Foxy must have lifted his head. An automatic reflex gesture, not one he controlled. His vision was distorted, and although he looked up into the face of the goon he couldn’t see the expression: anger, frustration, panic that his prisoner might have croaked on him? There was laughter. Foxy didn’t know whether it was humour, or manic.
A barrage of questions was thrown at him, none new. He didn’t know how long his fainting had protected him. The questions bludgeoned him, but he had no chance to reply. He thought the goon as weak as himself and… The cigarette was on the table, laid across the packet. A match was out of the box, and on the piece of wood he had been clubbed with. He would have fainted as the cigarette was about to be lit – as if he had been granted a stay, because the pain was not worth inflicting if he was unconscious.
Questions, and their answers: I am Sergeant Joseph Foulkes of the Metropolitan Police Service.

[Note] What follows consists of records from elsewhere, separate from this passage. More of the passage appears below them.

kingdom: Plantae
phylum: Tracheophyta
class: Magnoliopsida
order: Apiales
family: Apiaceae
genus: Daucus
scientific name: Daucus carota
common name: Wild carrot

I am on a deniable mission put together by the Secret Intelligence Service of Great Britain. As an expert in covert rural surveillance, I was tasked to observe Rashid Armajan, the Engineer. I have a good working knowledge of Farsi and deployed a microphone directed at Armajan’s home. I heard it said that Armajan, the Engineer, travelled to the German city of Lubeck with his sick wife. I relayed that information to my back-up team who are across the frontier in Iraq. I do not have a schedule, but in the next few hours an operation will be launched to kill Armajan in Lubeck. I am told that the killing is justified because of Armajan’s talent in constructing the electronics of roadside bombs. They were the answers he had not given, would give. There was a threshold.
He saw the cigarette picked up, the filter lodged in the goon’s mouth. A match was raised and the box was lifted.

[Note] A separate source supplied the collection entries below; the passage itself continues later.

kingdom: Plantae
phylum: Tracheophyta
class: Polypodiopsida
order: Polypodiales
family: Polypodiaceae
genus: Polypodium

He had been to the threshold of pain, and could not go there again. Through the swollen lids, tears ran… They would be in an officers’ mess, after dinner had been served with drinks: What I heard, not for repeating, we had their stellar IED boffin in our sights in Europe after a clandestine operation on the Iran border, and that guy, Foulkes – self-styled surveillance wizard – was captured, interrogated, only had to hang on a few hours, keep his mouth shut, but spilled the lot. We didn’t get the boffin, which would have been worth popping corks for. A variety of the theme would have passed between beds and cubicles in a ward at Selly Oak where the military casualties were cared for: What I was told, the bastard was damn near in the gun sight, but this guy talked… And in a gymnasium at the place south of London where they taught the amputees a degree of mobility: He talked a good talk about himself, but he spat it out and didn’t give our people the time they needed. That was what they would say and where they would say it.

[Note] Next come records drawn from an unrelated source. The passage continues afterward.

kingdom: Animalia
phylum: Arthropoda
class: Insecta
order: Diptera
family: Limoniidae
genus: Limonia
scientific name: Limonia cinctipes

The match flashed and the cigarette was lit. The goon had taken a handkerchief from his pocket, stained, and Foxy knew it would be used to wipe a place on his privates, make it dry, so that the cigarette was not extinguished by the water that had been thrown at him.
Foxy did not cringe and didn’t attempt to bury himself in the angle between the concrete of the floor and the cement blocks of the wall. He knew the threshold would be crossed when he was burned. Everything he would say when the pain scorched his skin was in his mind.